= THE PROBLEM =
Read through the data, and wherever a line holds the word "Right", write that line out.

= RECORD EXCERPTS =
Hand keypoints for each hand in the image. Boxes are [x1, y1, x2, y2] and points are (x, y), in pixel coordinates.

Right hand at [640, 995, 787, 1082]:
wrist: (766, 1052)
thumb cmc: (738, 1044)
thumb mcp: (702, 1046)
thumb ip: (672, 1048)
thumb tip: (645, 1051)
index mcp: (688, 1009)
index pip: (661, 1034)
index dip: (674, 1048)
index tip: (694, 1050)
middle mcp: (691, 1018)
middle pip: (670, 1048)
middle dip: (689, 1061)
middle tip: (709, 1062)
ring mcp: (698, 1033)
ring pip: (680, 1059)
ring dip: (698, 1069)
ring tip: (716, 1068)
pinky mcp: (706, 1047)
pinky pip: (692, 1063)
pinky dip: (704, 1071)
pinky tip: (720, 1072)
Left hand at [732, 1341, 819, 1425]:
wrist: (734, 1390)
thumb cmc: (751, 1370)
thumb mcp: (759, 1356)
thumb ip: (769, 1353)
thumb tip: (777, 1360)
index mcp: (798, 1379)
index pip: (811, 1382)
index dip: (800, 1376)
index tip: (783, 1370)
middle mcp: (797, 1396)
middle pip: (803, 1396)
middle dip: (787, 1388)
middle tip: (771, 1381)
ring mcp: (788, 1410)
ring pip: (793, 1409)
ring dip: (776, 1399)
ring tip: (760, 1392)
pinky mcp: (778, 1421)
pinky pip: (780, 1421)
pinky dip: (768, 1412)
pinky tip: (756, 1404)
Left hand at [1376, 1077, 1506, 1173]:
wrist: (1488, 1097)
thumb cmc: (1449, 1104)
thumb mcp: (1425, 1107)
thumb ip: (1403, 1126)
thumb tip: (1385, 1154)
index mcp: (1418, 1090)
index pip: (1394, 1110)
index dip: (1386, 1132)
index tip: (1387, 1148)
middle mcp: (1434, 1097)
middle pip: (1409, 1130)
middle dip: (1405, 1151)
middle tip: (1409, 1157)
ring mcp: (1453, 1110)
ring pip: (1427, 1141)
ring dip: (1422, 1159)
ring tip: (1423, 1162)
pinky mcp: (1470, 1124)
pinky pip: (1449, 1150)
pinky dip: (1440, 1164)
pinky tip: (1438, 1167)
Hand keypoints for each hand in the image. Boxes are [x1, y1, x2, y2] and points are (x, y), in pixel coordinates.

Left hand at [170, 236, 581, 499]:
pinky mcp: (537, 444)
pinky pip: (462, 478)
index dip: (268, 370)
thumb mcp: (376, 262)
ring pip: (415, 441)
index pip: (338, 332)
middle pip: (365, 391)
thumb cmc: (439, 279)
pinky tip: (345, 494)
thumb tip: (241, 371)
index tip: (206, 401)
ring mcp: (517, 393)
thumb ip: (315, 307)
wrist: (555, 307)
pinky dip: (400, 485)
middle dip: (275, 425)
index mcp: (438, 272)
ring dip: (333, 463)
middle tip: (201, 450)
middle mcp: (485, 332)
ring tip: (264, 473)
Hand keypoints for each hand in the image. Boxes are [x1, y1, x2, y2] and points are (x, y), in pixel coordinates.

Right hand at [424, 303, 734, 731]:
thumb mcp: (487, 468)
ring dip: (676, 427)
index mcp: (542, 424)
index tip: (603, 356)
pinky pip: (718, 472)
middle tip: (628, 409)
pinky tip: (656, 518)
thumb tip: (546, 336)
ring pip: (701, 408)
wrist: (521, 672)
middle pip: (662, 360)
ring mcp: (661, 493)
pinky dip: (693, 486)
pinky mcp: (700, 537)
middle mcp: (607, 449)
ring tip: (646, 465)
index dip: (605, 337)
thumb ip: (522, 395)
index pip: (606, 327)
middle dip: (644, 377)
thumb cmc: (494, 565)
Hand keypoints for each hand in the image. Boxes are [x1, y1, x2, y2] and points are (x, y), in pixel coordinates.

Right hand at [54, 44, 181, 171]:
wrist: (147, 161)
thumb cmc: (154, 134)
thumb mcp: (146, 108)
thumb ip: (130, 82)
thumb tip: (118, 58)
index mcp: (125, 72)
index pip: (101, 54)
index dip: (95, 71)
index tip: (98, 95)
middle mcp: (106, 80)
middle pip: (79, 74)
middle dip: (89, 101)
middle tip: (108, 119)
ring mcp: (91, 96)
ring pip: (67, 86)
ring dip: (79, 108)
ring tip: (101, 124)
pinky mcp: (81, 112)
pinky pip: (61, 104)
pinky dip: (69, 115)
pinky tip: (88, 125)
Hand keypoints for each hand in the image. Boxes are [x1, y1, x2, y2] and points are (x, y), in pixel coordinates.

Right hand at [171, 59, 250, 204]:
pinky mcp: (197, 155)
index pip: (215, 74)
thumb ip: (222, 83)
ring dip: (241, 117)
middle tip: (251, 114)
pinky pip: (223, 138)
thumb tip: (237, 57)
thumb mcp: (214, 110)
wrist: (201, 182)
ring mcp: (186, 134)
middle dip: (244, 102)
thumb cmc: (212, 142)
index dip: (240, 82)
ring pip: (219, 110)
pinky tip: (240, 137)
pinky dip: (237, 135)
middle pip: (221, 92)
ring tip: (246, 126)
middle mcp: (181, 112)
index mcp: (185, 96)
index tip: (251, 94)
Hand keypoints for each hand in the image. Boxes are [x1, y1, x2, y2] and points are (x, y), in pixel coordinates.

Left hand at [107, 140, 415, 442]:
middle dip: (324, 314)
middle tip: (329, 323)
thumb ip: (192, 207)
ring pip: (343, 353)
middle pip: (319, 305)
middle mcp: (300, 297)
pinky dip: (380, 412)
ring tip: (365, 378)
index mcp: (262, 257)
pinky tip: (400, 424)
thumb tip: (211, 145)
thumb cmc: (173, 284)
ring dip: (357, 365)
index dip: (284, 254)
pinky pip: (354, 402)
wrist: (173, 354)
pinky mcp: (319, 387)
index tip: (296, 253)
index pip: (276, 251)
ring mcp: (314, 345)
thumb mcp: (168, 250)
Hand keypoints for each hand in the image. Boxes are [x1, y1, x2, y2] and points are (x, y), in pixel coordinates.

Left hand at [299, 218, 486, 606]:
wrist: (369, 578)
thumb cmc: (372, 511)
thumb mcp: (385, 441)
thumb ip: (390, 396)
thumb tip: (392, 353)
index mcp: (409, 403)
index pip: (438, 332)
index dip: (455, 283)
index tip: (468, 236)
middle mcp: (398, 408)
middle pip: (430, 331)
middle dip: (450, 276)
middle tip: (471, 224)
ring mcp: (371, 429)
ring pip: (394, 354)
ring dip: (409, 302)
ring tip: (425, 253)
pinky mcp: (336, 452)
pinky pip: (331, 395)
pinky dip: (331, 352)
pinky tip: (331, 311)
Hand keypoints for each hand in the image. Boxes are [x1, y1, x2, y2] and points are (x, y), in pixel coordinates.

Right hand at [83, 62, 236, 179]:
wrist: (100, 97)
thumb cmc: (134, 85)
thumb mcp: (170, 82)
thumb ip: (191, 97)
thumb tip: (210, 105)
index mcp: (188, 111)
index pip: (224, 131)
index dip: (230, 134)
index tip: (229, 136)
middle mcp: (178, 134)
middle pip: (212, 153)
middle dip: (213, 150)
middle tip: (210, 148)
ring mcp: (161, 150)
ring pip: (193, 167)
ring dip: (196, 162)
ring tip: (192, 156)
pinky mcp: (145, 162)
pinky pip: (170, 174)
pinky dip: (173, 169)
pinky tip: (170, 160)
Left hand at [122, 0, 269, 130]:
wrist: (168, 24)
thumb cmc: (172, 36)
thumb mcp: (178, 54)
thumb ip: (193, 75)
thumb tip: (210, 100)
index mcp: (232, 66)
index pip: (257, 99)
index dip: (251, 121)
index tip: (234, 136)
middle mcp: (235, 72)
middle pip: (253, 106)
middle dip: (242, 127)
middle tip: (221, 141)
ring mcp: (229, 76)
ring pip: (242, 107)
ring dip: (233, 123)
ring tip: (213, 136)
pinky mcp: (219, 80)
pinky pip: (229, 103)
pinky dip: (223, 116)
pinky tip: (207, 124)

= ANSWER BELOW =
Right hand at [640, 995, 787, 1082]:
Right hand at [424, 303, 734, 731]:
Right hand at [54, 44, 181, 171]:
Right hand at [171, 59, 250, 204]:
Right hand at [83, 62, 236, 179]:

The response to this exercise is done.